Horse CG binds to LH receptors from horse and other mammalian tissues and has biological activities similar to LH, which is not surprising considering the close similarity to eLH. However, the most unusual property of eCG is its unique FSH-like biological activity when given to any mammal other than the horse. All the information available today suggests that the dual activity of eCG in non-equids results from binding of the hormone to both FSH and LH receptors and acting as a potent hormone agonist both in vitro and in vivo. The structural basis for the dual hormonal activity is still poorly understood. The carbohydrate composition, some unique amino acid transpositions, or the structure of the determinant loop between amino acids 93 and 100 of the β-subunit have been implied in the unusual FSH-receptor binding activity of eCG.
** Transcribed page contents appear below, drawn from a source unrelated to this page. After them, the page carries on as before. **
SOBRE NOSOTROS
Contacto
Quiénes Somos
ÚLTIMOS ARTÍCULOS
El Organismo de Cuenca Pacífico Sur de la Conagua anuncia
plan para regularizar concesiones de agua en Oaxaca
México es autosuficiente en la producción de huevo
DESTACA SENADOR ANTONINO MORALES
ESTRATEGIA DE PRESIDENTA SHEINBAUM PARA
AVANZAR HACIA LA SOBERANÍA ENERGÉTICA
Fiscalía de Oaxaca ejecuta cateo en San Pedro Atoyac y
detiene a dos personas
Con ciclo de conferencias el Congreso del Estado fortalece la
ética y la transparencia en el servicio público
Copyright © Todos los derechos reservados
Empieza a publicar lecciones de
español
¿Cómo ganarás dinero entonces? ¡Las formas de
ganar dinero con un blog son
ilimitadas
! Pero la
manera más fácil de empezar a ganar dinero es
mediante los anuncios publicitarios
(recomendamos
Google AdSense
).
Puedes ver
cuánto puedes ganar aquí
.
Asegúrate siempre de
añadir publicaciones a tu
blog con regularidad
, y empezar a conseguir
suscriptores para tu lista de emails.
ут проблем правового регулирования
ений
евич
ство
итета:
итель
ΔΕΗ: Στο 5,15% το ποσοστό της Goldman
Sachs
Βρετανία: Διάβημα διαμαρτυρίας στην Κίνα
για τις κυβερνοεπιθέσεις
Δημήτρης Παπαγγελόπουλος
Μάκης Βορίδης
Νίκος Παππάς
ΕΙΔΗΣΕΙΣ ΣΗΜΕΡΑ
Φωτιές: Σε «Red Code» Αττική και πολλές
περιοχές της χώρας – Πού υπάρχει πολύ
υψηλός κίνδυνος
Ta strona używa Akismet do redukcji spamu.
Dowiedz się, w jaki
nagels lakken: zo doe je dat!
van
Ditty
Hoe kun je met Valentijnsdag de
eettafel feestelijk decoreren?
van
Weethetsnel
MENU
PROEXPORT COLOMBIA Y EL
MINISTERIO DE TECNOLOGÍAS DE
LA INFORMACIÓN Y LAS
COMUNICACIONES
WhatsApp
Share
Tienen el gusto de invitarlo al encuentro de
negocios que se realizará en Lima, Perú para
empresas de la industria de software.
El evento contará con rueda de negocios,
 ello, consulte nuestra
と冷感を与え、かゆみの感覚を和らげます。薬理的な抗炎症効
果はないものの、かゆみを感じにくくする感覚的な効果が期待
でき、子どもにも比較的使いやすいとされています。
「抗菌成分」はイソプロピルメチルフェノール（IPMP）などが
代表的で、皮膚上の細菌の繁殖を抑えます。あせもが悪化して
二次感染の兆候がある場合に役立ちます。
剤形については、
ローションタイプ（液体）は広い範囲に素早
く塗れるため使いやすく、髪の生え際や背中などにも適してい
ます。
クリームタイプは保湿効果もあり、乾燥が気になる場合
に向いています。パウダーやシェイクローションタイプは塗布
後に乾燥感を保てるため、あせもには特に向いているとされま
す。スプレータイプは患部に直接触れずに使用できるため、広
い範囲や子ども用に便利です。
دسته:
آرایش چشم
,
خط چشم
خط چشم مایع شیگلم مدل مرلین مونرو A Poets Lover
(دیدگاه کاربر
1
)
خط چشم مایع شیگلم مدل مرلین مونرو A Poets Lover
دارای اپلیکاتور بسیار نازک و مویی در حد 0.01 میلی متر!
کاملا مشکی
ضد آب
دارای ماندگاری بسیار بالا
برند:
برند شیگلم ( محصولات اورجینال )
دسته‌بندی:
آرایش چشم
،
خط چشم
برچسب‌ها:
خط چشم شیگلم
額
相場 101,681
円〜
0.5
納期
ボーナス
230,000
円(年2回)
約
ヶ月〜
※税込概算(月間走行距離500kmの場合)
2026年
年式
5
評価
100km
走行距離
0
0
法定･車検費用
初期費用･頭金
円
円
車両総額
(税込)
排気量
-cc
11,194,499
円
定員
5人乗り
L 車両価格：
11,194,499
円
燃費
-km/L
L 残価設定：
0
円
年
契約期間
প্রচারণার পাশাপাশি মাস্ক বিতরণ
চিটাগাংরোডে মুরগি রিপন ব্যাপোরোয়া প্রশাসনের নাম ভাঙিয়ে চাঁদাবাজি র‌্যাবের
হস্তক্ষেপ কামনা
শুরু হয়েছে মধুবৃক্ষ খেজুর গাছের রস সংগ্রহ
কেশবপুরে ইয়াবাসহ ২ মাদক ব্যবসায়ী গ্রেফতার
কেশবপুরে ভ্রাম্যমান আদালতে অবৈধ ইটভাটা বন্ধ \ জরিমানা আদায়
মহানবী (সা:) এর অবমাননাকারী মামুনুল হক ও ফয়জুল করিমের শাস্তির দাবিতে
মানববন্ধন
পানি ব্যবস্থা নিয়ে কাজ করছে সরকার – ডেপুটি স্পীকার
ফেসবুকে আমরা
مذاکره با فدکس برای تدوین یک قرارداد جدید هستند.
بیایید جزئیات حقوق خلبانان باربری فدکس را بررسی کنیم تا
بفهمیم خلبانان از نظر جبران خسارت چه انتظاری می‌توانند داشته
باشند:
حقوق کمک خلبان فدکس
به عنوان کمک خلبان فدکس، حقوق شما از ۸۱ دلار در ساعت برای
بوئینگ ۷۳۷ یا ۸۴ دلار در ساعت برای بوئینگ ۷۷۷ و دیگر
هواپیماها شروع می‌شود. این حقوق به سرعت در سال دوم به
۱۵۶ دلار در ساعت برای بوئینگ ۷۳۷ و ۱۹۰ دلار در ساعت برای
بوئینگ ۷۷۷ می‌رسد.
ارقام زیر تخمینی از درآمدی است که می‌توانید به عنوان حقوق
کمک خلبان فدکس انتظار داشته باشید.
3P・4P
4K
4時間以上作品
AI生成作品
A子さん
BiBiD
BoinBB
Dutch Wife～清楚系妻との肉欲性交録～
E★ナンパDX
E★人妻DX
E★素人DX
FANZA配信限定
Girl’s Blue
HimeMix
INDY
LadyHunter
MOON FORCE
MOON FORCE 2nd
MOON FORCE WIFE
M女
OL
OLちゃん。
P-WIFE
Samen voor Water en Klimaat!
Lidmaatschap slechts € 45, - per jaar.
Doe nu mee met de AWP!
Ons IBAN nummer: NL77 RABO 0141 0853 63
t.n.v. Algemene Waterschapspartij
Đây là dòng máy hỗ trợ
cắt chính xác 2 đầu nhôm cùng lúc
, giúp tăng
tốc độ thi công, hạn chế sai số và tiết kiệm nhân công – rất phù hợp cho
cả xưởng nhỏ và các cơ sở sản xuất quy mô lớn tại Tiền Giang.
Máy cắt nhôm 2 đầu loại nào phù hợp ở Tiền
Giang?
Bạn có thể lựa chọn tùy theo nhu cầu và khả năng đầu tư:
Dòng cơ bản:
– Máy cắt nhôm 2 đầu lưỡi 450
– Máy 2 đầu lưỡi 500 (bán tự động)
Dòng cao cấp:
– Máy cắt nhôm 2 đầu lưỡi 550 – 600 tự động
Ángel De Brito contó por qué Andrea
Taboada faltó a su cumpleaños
The FSH-like properties of eCG have led to its wide scale use as a convenient exogenous hormone preparation for the stimulation of follicular growth and superovulation in a large number of laboratory and farm animals. However its biological role in the horse is still a matter of controversial discussion. Opinions range from its being redundant for maintaining equine pregnancy and a mere relic of evolution, to its being indispensible for a normal pregnancy as it induces and supports secondary corpora lutea, possibly stimulates the fetal gonads, and may be involved in the control of the immune system.